Zum runden Jubiläum wartet das ZDF mit zahlreichen Neuerungen auf. In Kooperation mit der Universität Leipzig entwickelte der Sender ein Portal, mit dem unkompliziert Daten zu den archivierten ZDF-Sendungen aus rund 60 Jahren Programmgeschichte zugänglich sind. Das zunächst auf zwei Jahre befristete Pilotprojekt dürfte speziell für die Community der Kommunikations- und Filmwissenschaftler *innen von höchstem Interesse sein. Auch für die Programmmacher*innen von Radiosendern und anderen Audio-Medien bietet das Zweite einen besonderen Service an: Sie erhalten Zugang zu einem Archiv mit den jeweils freigegebenen O-Tönen der Protagonist*innen aktueller Produktionen samt Transkription sowie Links zu den jeweiligen Pressemappen.
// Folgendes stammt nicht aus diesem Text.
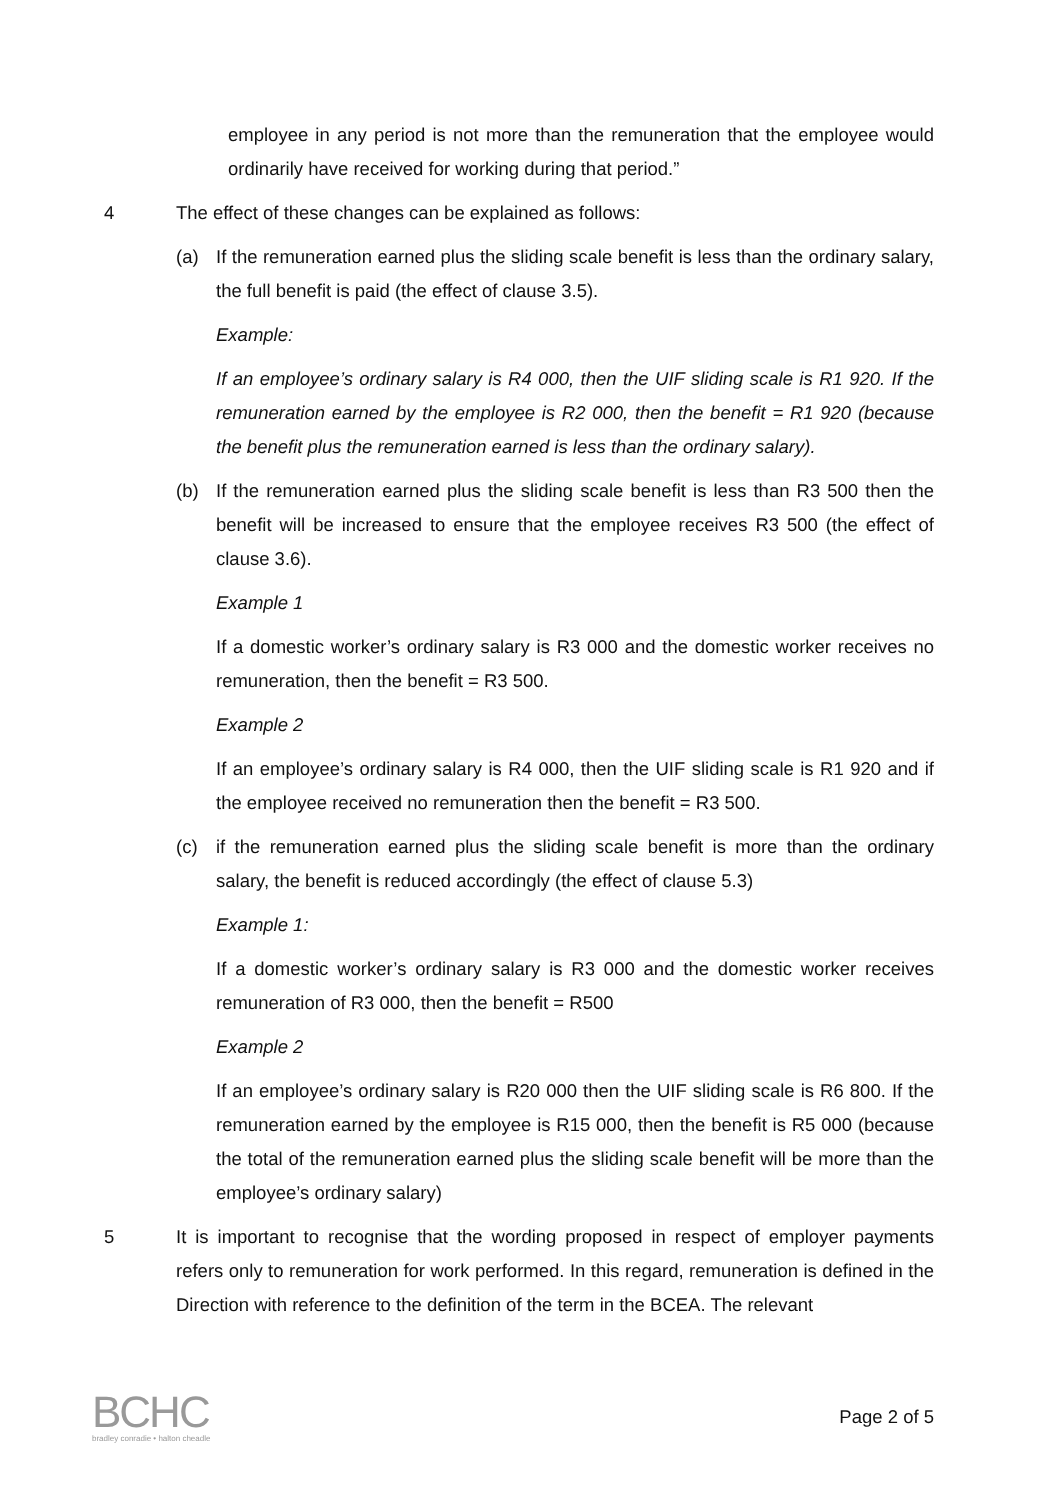employee in any period is not more than the remuneration that the employee would ordinarily have received for working during that period.”
4 The effect of these changes can be explained as follows:
(a) If the remuneration earned plus the sliding scale benefit is less than the ordinary salary, the full benefit is paid (the effect of clause 3.5).
Example:
If an employee’s ordinary salary is R4 000, then the UIF sliding scale is R1 920. If the remuneration earned by the employee is R2 000, then the benefit = R1 920 (because the benefit plus the remuneration earned is less than the ordinary salary).
(b) If the remuneration earned plus the sliding scale benefit is less than R3 500 then the benefit will be increased to ensure that the employee receives R3 500 (the effect of clause 3.6).
Example 1
If a domestic worker’s ordinary salary is R3 000 and the domestic worker receives no remuneration, then the benefit = R3 500.
Example 2
If an employee’s ordinary salary is R4 000, then the UIF sliding scale is R1 920 and if the employee received no remuneration then the benefit = R3 500.
(c) if the remuneration earned plus the sliding scale benefit is more than the ordinary salary, the benefit is reduced accordingly (the effect of clause 5.3)
Example 1:
If a domestic worker’s ordinary salary is R3 000 and the domestic worker receives remuneration of R3 000, then the benefit = R500
Example 2
If an employee’s ordinary salary is R20 000 then the UIF sliding scale is R6 800. If the remuneration earned by the employee is R15 000, then the benefit is R5 000 (because the total of the remuneration earned plus the sliding scale benefit will be more than the employee’s ordinary salary)
5 It is important to recognise that the wording proposed in respect of employer payments refers only to remuneration for work performed. In this regard, remuneration is defined in the Direction with reference to the definition of the term in the BCEA. The relevant
BCHC
bradley conradie • halton cheadle
Page 2 of 5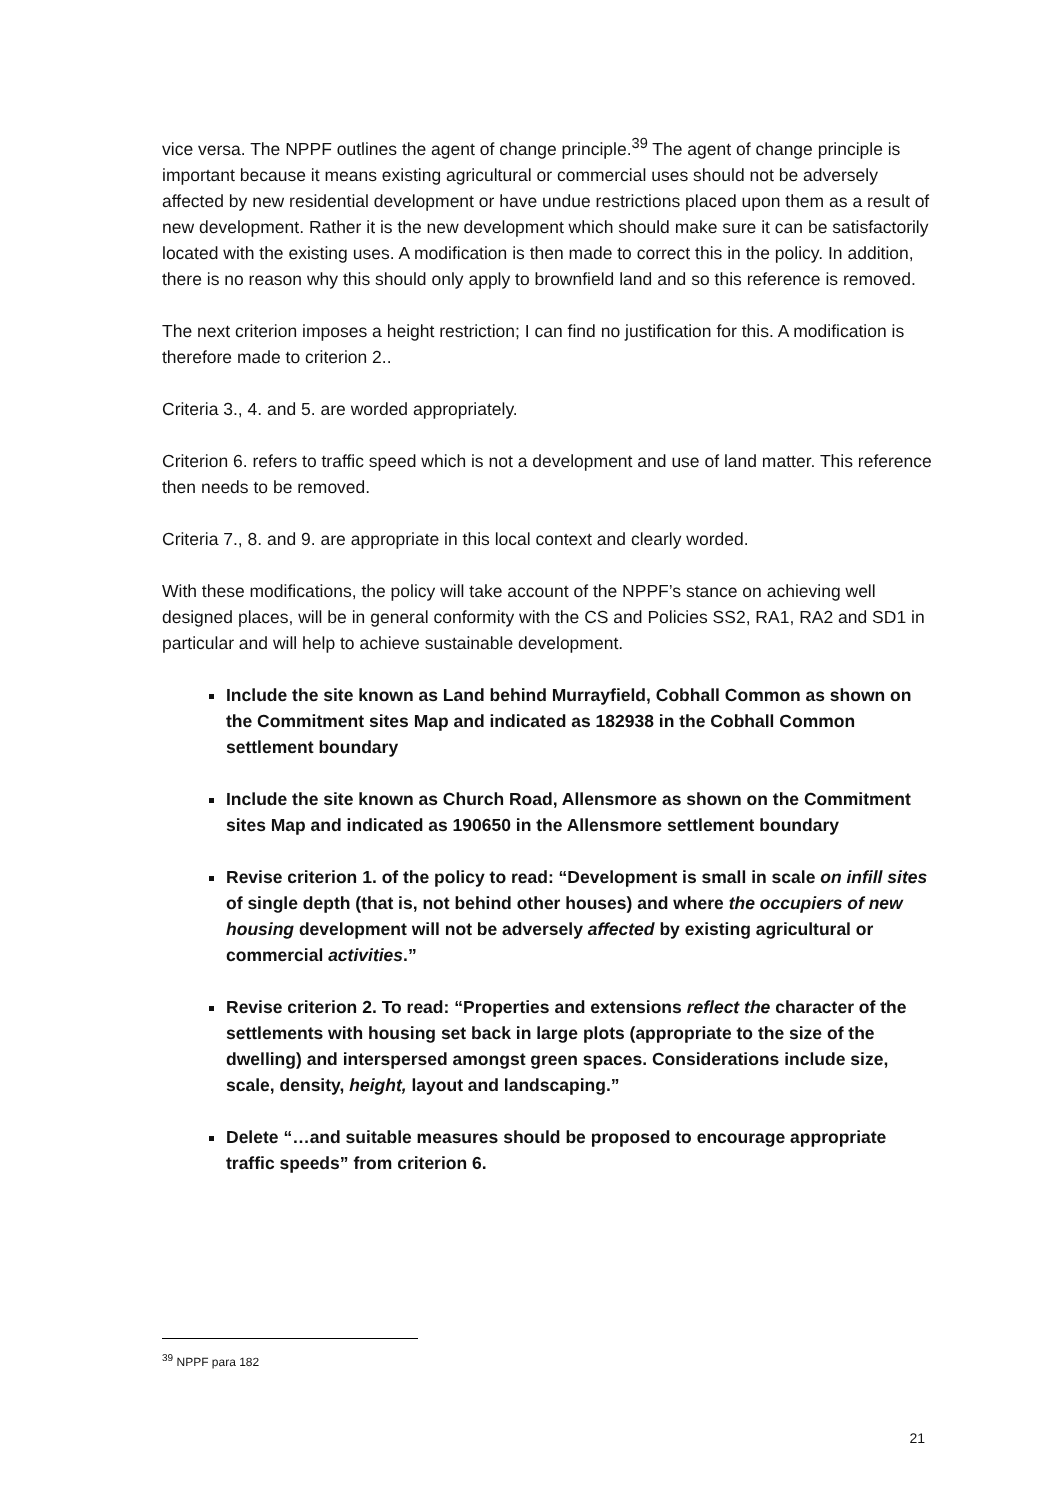vice versa. The NPPF outlines the agent of change principle.<sup>39</sup> The agent of change principle is important because it means existing agricultural or commercial uses should not be adversely affected by new residential development or have undue restrictions placed upon them as a result of new development. Rather it is the new development which should make sure it can be satisfactorily located with the existing uses. A modification is then made to correct this in the policy. In addition, there is no reason why this should only apply to brownfield land and so this reference is removed.
The next criterion imposes a height restriction; I can find no justification for this. A modification is therefore made to criterion 2..
Criteria 3., 4. and 5. are worded appropriately.
Criterion 6. refers to traffic speed which is not a development and use of land matter. This reference then needs to be removed.
Criteria 7., 8. and 9. are appropriate in this local context and clearly worded.
With these modifications, the policy will take account of the NPPF’s stance on achieving well designed places, will be in general conformity with the CS and Policies SS2, RA1, RA2 and SD1 in particular and will help to achieve sustainable development.
Include the site known as Land behind Murrayfield, Cobhall Common as shown on the Commitment sites Map and indicated as 182938 in the Cobhall Common settlement boundary
Include the site known as Church Road, Allensmore as shown on the Commitment sites Map and indicated as 190650 in the Allensmore settlement boundary
Revise criterion 1. of the policy to read: “Development is small in scale on infill sites of single depth (that is, not behind other houses) and where the occupiers of new housing development will not be adversely affected by existing agricultural or commercial activities.”
Revise criterion 2. To read: “Properties and extensions reflect the character of the settlements with housing set back in large plots (appropriate to the size of the dwelling) and interspersed amongst green spaces. Considerations include size, scale, density, height, layout and landscaping.”
Delete “…and suitable measures should be proposed to encourage appropriate traffic speeds” from criterion 6.
<sup>39</sup> NPPF para 182
21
Normale Coach-Potatoes kommen ebenfalls auf ihre Kosten: Die ZDFmediathek feiert das Jubiläum mit einem Themenschwerpunkt der Serien- und Filmhits aus den vergangenen 60 Jahren, darunter sämtliche Folgen von Kultklassikern wie „Das Traumschiff“, „Der Bergdoktor“ sowie „Die Bergretter“.

Skandaldebatten im Rundfunk

Ganz unbeschadet dürften aber auch die Mainzer nicht aus der permanenten Skandaldebatte über die ARD hervorgehen. Schließlich sind die Verfehlungen von Schlesinger & Co. Wasser auf die Mühlen derjenigen politischen Kräfte, denen seit Jahr und Tag das öffentlich-rechtliche System in Gänze nicht passt. Zwar rangiert das Zweite bei der Frage nach der Glaubwürdigkeit der Fernsehnachrichten laut einer Umfrage der Forschungsgruppe Wahlen im November 2022 nach wie vor unangefochten an der Spitze – gemeinsam mit der ARD. Gleichzeitig aber ist die generelle Akzeptanz des ÖRR im Gefolge der politisch angeheizten Debatte auf einen Tiefststand gesunken: Gerade mal ein Drittel der Bevölkerung plädiert gegenwärtig für einen Fortbestand des Systems in der derzeitigen Form.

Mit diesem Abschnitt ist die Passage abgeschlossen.